A €400 billion plan to power Europe with Sahara sunlight is gaining momentum, even as critics see high risks in a large corporate project using young technology in north African countries with weak rule of law.

Desertec, as the initiative is called, would be the world's most ambitious solar power project. Fields of mirrors in the desert would gather solar rays to boil water, turning turbines to electrify a new carbon-free network linking Europe, the Middle East and North Africa.

Its supporters, a dozen finance and industrial firms mostly from Germany, say it will keep Europe at the forefront of the fight against climate change and help North African and European economies to grow within greenhouse gas emission limits.

Others warn of numerous pitfalls, including Maghreb politics, Saharan sandstorms and the risk to desert populations if their water is diverted to clean dust off solar mirrors.

They say the concentrated solar power (CSP) technology behind Desertec involves greater costs and risks than the fast-growing patchwork of smaller-scale photovoltaic cell installations that generate most of Europe's solar energy today.

Desertec's founders are lured by the fact that more energy falls on the world's deserts in six hours than the world consumes in a year.

"The Sahara offers every advantage you want - proximity to Europe, virtually no population and more intense sunlight," said George Joffe, a research fellow and Maghreb expert at Cambridge University, who is not affiliated to the plan.

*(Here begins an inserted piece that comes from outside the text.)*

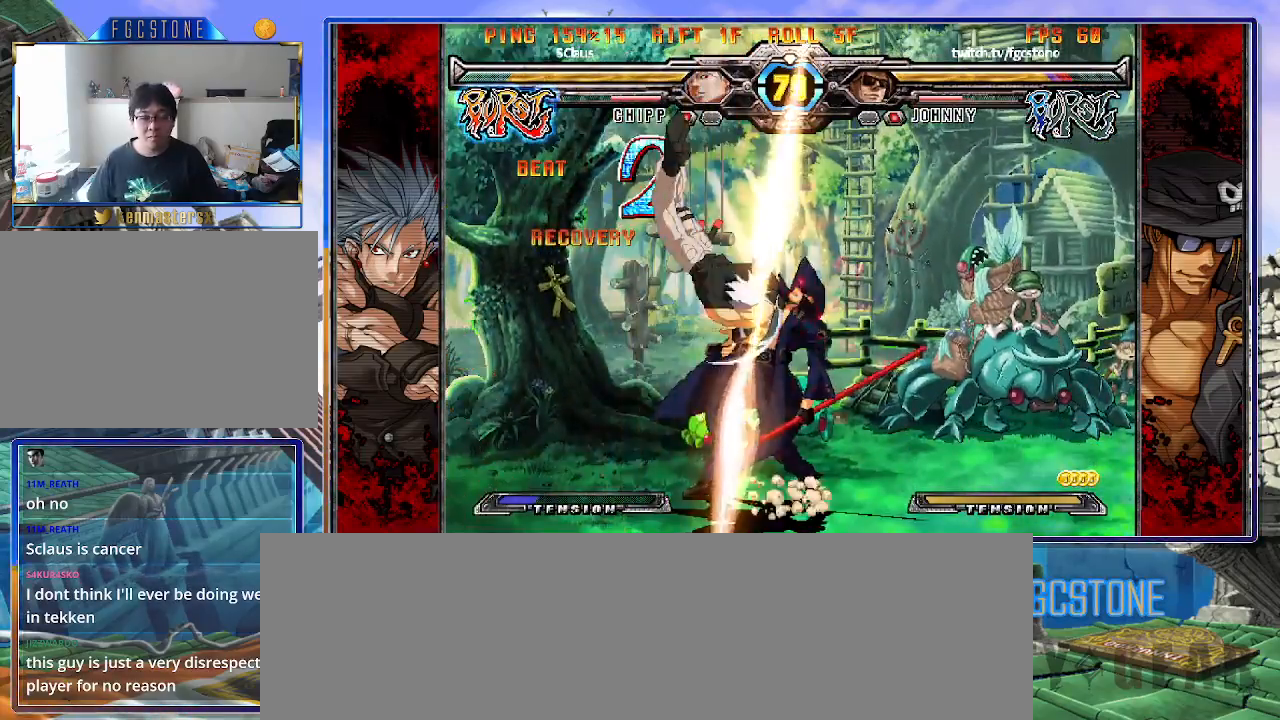
{"buttons": [], "left_stick": "down-right", "events": []}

"It would be mad to pass up this opportunity." Proposed by the Club of Rome, an international group of experts that suggests solutions to global problems, Desertec became an industrial project last month when reinsurer Munich Re hosted its launch at its headquarters in the Bavarian capital.

"We have a special relationship with climate change: It affects our core business, the insurance of weather-related natural catastrophes, which count among the most expensive losses we have to bear," said Peter Hoeppe, head of Munich Re's Geo Risk Research department.

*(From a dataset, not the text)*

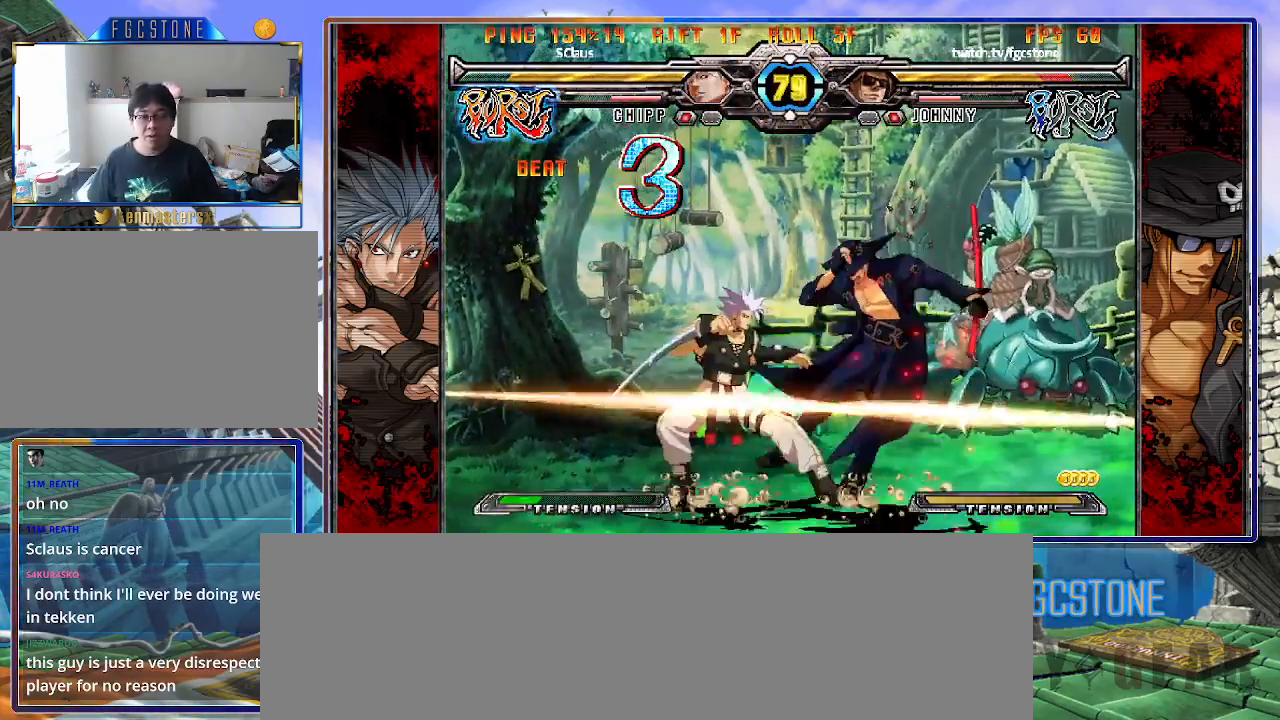
{"buttons": [], "left_stick": "down-right", "events": []}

Many European governments aim to cut their greenhouse gas emissions by 80 per cent below 1990 levels by 2050.

Desertec's backers say it would also be a positive gesture from the developed world to countries of the Middle East and North Africa, which stand to suffer most from the more frequent droughts and desertification blamed on global warming.

They have yet to draw up a business plan or specify how it will be funded but hope to recruit shareholders and partner companies from a variety of countries.

Desertec officials say the Sahara could one day deliver 15 per cent of Europe's electricity, but expect the plan to advance in small stages with completion not before 2050.

Supporters of more established solar energy technology, such as photovoltaic cells, argue decentralised generation will prove more popular as falling prices make the heavy infrastructure needed for CSP unviable.

They also think European governments, which already accept the risk of importing energy from north African countries such as Algeria, would given the choice opt for the security of producing renewable energy within their own borders.

"Sahara power for northern Europe is a mirage," said Hermann Scheer, a member of Germany's parliament and head of the European Association for Renewable Energy.

"Those behind the project know themselves that nothing will ever come out of this," said Mr Scheer, an architect of renewable energy policy in Germany, which included a strong emphasis on photovoltaic technology.

Mr Scheer said the costs of Desertec were being downplayed artificially and its technical capabilities over-estimated.